In a strong and robust democracy, all citizens can cast their vote without impediment. Our country is at its best when it expands the right to vote, not making it harder. Once a nation in which only white landowning men could vote, through the tireless efforts of countless Americans, history finally bent toward justice. In 1965, America slowly began to fulfill her promise. Now we see a dangerous effort to repeal those hard-fought gains and risk sliding back to a sad past.
Elected officials who cast aspersions on the legitimacy of elections erode our democratic process and freedom. By making baseless allegations of fraud, then pushing for more restrictive voting laws, these individuals can’t believe in democracy for all. By delegitimizing elections that have been legitimately won, they undermine the validity of their own electoral victories. This divides us as a nation.

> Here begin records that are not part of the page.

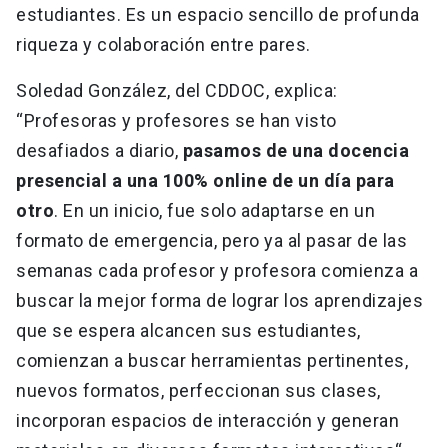
estudiantes. Es un espacio sencillo de profunda
riqueza y colaboración entre pares.
Soledad González, del CDDOC, explica:
“Profesoras y profesores se han visto
desafiados a diario,
pasamos de una docencia
presencial a una 100% online de un día para
otro
. En un inicio, fue solo adaptarse en un
formato de emergencia, pero ya al pasar de las
semanas cada profesor y profesora comienza a
buscar la mejor forma de lograr los aprendizajes
que se espera alcancen sus estudiantes,
comienzan a buscar herramientas pertinentes,
nuevos formatos, perfeccionan sus clases,
incorporan espacios de interacción y generan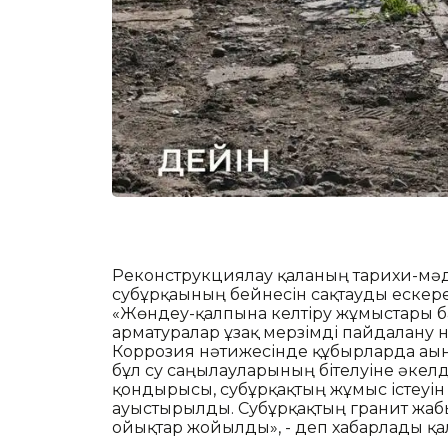
Реконструкциялау қаланың тарихи-мә
субұрқағының бейнесін сақтауды ескере
«Жөндеу-қалпына келтіру жұмыстары б
арматуралар ұзақ мерзімді пайдалану 
Коррозия нәтижесінде құбырларда ағын
бұл су саңылауларының бітелуіне әкелд
қондырғысы, субұрқақтың жұмыс істеуін
ауыстырылды. Субұрқақтың гранит жабы
ойықтар жойылды», - деп хабарлады қал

Last year at least 19 states passed 34 laws restricting access to voting, and now more than 440 bills with provisions to restrict voting access or make it harder to vote have been introduced to now include Virginia. One hundred eighty bills shifting election authority have been introduced, giving partisan actors power to control election outcomes. This is unconscionable.
We need laws that strengthen our right to vote, not diminish our participation. Passing the John Lewis Voting Rights Act and the Freedom to Vote Act would not repair the damage done to our democracy, but it would be a good first step. Who among us does not believe in that?